Recent reports on climate change have left some questioning the role that it will play in California's future. But officials assure it's not going anywhere.
"I think when you talk about the future of oil and gas production in California you have to talk about the challenges we face, which, there's a growing list of those," said Councilmember Willie Rivera, the Director of Regulatory Affairs for California Independent Petroleum Association.
That list, growing because of reports saying that burning fossil fuels is the dominant source of emissions that cause climate change.

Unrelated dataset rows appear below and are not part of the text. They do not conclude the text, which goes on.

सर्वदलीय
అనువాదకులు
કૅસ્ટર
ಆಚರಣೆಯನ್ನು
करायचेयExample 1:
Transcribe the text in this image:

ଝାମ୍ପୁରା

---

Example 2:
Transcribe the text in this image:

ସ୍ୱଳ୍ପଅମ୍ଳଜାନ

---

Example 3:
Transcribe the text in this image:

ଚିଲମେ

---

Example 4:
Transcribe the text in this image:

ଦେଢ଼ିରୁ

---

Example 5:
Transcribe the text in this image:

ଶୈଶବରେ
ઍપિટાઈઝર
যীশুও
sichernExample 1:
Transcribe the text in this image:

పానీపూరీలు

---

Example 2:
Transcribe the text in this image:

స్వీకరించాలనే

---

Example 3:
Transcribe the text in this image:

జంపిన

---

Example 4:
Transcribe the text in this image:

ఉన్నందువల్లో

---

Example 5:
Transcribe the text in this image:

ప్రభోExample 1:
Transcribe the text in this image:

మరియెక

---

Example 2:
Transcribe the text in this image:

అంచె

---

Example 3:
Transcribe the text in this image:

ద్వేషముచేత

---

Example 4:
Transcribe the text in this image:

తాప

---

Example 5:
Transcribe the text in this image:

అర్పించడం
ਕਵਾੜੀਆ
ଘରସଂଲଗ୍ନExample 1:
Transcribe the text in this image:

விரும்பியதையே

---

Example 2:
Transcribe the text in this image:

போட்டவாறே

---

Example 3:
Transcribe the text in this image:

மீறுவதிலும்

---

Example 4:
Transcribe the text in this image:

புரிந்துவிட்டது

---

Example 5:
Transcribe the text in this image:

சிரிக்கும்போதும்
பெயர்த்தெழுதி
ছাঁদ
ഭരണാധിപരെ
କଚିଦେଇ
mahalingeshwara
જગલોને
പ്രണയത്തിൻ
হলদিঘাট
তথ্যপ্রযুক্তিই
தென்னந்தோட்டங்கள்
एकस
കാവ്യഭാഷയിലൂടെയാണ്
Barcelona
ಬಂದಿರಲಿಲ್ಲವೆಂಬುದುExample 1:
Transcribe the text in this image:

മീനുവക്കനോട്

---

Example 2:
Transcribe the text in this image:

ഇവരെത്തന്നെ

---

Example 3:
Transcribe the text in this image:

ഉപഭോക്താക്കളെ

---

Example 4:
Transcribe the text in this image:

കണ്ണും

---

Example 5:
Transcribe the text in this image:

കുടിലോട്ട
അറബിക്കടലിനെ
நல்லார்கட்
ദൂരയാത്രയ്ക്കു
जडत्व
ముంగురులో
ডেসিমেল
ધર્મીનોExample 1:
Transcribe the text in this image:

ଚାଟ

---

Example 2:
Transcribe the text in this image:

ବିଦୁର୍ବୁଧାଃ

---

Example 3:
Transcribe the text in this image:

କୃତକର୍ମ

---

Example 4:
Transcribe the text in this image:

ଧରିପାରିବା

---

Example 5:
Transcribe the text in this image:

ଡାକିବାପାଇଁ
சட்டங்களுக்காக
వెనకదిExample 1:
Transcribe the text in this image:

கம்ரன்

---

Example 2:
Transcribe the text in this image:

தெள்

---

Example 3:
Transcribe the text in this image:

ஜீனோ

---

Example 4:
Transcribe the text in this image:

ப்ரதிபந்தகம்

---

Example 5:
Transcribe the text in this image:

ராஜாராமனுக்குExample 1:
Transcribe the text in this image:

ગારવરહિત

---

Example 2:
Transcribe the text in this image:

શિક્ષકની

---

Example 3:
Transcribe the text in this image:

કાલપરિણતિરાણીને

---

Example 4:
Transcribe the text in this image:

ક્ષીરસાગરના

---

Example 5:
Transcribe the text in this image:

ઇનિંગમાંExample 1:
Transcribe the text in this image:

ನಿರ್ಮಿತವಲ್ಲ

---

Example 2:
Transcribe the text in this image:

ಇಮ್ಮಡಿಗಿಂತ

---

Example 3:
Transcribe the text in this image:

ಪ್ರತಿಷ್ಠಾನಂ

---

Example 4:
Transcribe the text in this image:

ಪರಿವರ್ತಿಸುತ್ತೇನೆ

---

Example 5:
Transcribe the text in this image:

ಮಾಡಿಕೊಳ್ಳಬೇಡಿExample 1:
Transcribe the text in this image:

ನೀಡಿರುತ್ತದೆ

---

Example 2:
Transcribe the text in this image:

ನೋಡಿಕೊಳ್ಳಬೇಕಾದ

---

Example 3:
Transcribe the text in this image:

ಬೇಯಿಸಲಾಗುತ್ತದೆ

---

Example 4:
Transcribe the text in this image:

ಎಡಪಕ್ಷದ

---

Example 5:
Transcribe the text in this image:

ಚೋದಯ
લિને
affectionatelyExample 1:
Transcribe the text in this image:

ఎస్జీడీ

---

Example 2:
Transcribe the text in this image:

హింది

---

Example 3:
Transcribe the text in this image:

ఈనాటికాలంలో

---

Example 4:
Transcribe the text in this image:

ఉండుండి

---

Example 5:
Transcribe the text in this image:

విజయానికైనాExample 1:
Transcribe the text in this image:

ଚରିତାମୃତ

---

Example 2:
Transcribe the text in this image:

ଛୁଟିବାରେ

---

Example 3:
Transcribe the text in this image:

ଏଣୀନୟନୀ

Democratic front runners like Joe Biden, Elizabeth Warren, and Bernie Sanders have called for radical shifts away from fossil fuels and toward clean energy.
California Governor Gavin Newsom signed six bills in October to move California away from it as well, including one that will block state lands from being used for new federal oil extraction.

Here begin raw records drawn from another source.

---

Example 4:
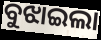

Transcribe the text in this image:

ବୁଝାଇଲା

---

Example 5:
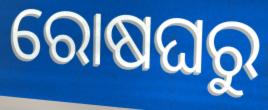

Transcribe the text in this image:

ରୋଷଘରୁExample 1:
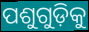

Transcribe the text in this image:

ପଶୁଗୁଡ଼ିକୁ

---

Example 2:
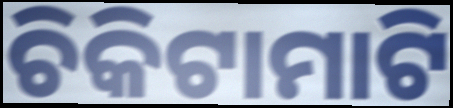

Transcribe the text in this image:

ଚିକିଟାମାଟି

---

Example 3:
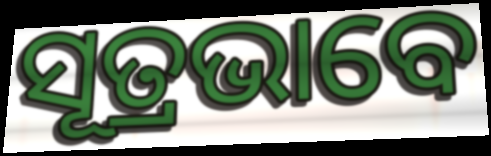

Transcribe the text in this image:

ସୂତ୍ରଭାବେ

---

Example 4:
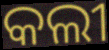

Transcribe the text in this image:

କଲୀ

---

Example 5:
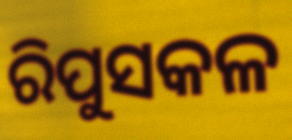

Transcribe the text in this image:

ରିପୁସକଳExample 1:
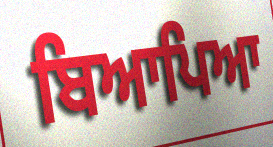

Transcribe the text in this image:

ਬਿਆਪਿਆ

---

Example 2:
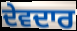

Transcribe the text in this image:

ਦੇਵਦਾਰ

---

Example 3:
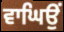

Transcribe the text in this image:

ਵਾਘਿਉਂ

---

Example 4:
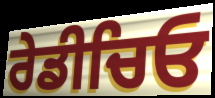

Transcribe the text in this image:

ਰੇਡੀਚਿਓ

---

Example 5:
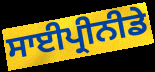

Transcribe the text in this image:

ਸਾਈਪ੍ਰੀਨੀਡੇ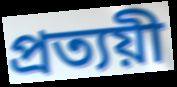
প্ৰত্যয়ী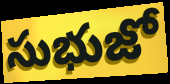
సుభుజో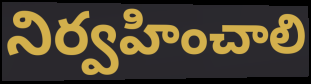
నిర్వహించాలిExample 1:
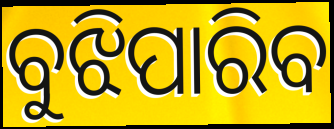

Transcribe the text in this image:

ବୁଝିପାରିବ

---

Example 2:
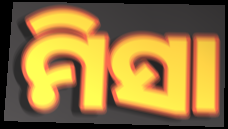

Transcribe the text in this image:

ମିସା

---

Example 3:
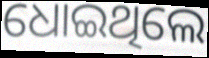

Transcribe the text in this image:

ଧୋଇଥିଲେ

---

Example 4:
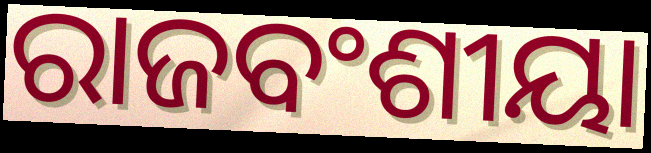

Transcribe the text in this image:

ରାଜବଂଶୀୟା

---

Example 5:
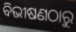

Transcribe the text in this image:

ବିଭୀଷଣଠାରୁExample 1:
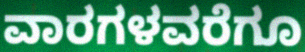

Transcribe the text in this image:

ವಾರಗಳವರೆಗೂ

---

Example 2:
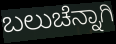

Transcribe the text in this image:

ಬಲುಚೆನ್ನಾಗಿ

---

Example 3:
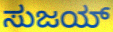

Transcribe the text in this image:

ಸುಜಯ್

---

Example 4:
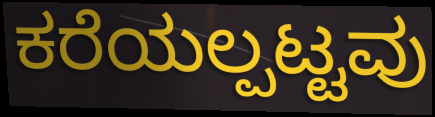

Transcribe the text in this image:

ಕರೆಯಲ್ಪಟ್ಟವು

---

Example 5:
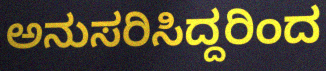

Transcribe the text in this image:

ಅನುಸರಿಸಿದ್ದರಿಂದ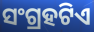
ସଂଗ୍ରହଟିଏ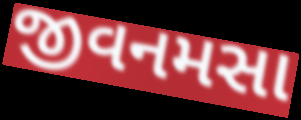
જીવનમસા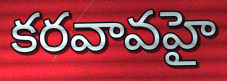
కరవావహై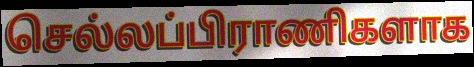
செல்லப்பிராணிகளாக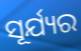
ସୂର୍ଯ୍ୟର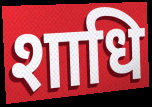
शाधिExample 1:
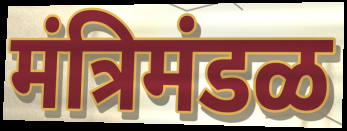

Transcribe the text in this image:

मंत्रिमंडळ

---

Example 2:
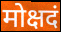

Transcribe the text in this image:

मोक्षदं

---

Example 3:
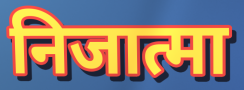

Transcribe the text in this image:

निजात्मा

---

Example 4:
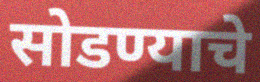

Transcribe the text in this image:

सोडण्याचे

"I think the biggest challenge for oil and gas is really this idea that California can exist without it," Rivera said.
Rivera moderated a panel at Wednesday's annual Kern County Energy Summit, bringing some industry leaders to discuss oil's future in Kern.
"We know there's a role, it's just communicating that in an effective way," said Trem Smith, CEO of the Bakersfield-based Berry Petroleum Company.
In Kern County, 70 percent of the economy is driven by oil prices, and oil accounts for 15,000 jobs, but those on the panel said they're not worried about oil's future.
"We are fortunate, I mean California is blessed with an abundance of resources," said Shawn Kerns, the Executive VP of Operations and Engineering for California Resources Corporation, the largest oil company in the state.
Kerns says the future will likely see his industry evolve toward using oil, along with newer, greener technologies like wind and solar.
"I think you need a combination of everything, you need scale. So, you know, something that can provide the immense amount of energy that Californians need," Kerns said.
Kern County is currently the leading energy provider in California, accounting for about 70 percent of the oil and gas production in the state.